(Dataset excerpts)
※ ※ ※

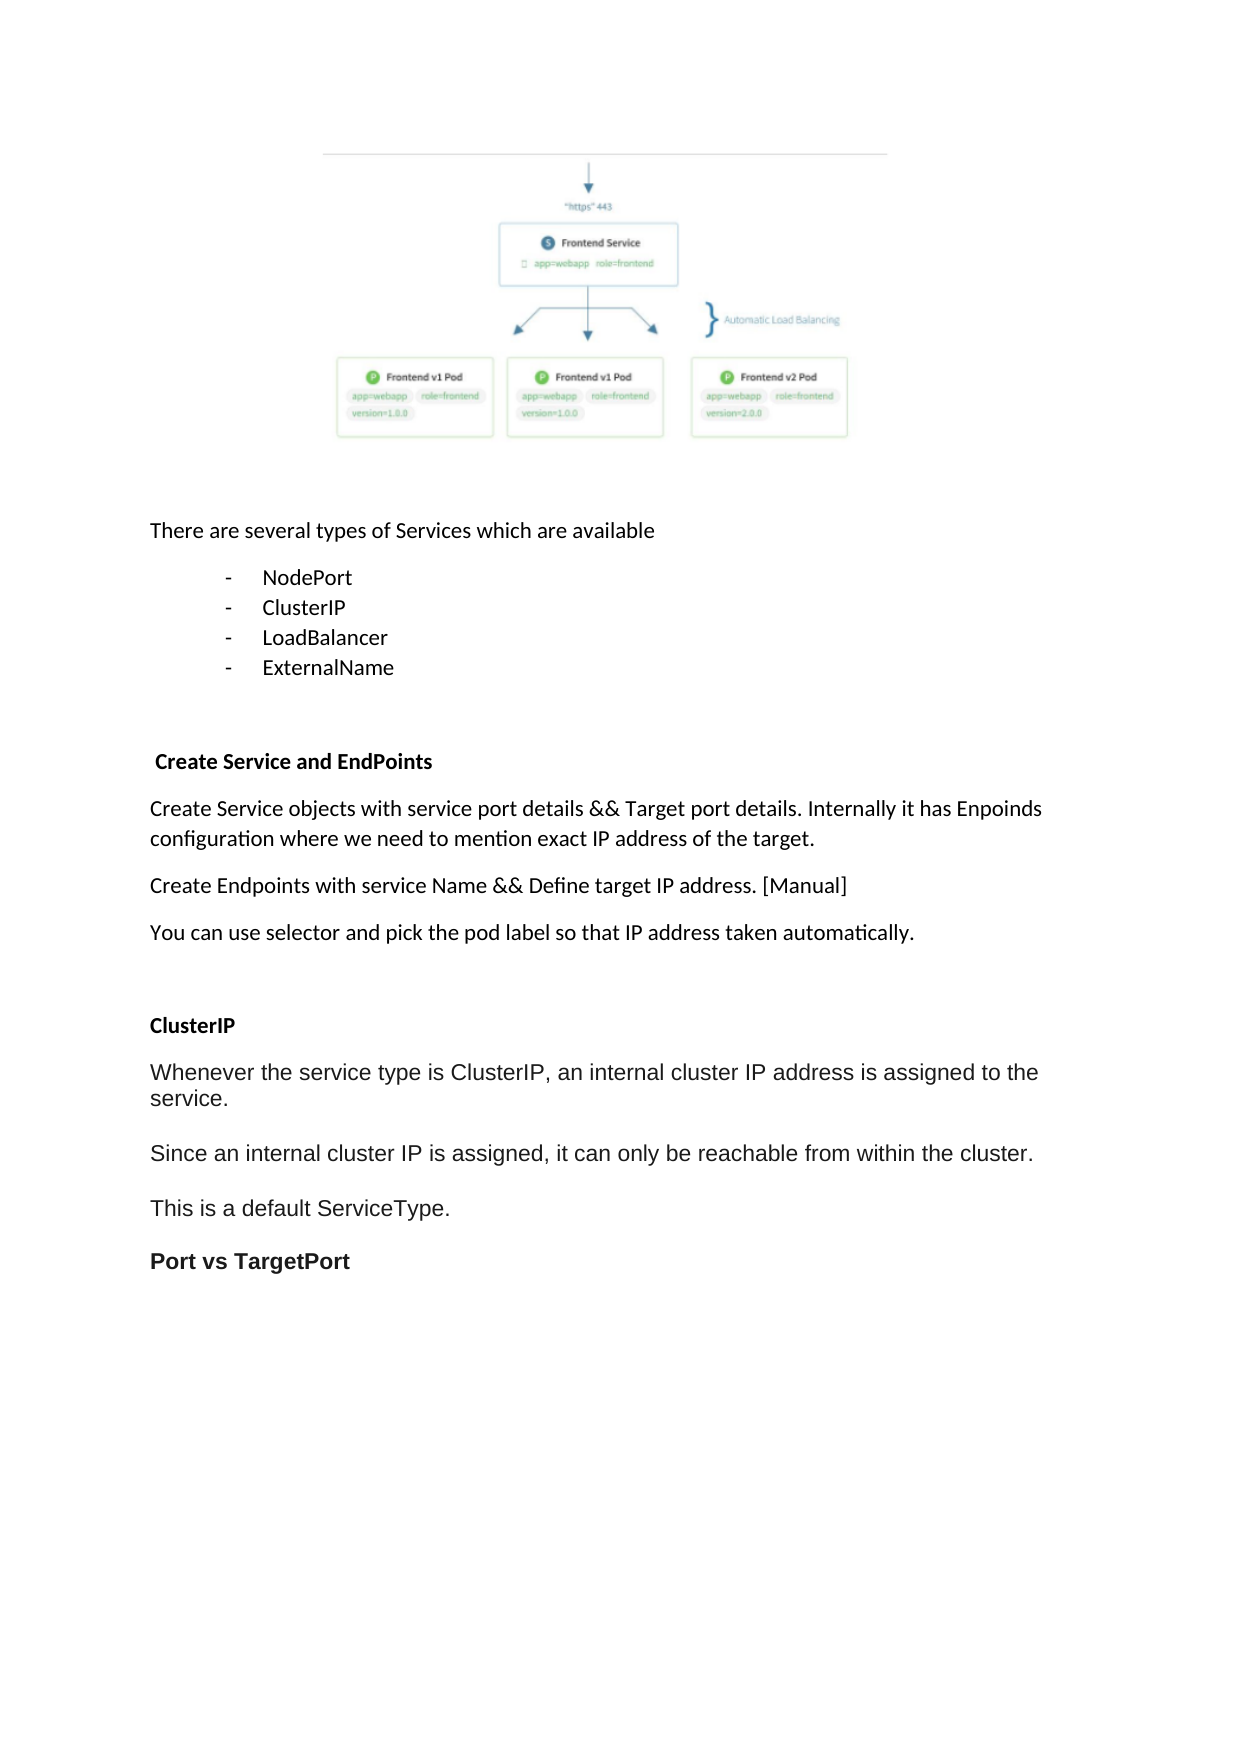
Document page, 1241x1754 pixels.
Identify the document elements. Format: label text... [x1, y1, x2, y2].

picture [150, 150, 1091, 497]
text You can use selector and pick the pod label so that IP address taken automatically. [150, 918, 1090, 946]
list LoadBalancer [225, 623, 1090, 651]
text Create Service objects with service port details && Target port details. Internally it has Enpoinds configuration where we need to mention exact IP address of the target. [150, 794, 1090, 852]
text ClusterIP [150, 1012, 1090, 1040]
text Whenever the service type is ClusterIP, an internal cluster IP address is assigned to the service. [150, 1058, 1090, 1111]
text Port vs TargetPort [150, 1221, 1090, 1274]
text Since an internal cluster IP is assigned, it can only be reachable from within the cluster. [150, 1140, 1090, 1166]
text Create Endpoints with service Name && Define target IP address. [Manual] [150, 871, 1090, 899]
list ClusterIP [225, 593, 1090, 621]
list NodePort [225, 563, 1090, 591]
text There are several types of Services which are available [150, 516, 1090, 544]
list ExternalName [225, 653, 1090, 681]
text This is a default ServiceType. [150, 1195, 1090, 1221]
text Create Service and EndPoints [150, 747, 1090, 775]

※ ※ ※

Your instructions ->
The word to find is "Create". Copy every line of the data that holds it.

Task solution ->
text Create Service objects with service port details && Target port details. Internally it has Enpoinds configuration where we need to mention exact IP address of the target. [150, 794, 1090, 852]
text Create Endpoints with service Name && Define target IP address. [Manual] [150, 871, 1090, 899]
text Create Service and EndPoints [150, 747, 1090, 775]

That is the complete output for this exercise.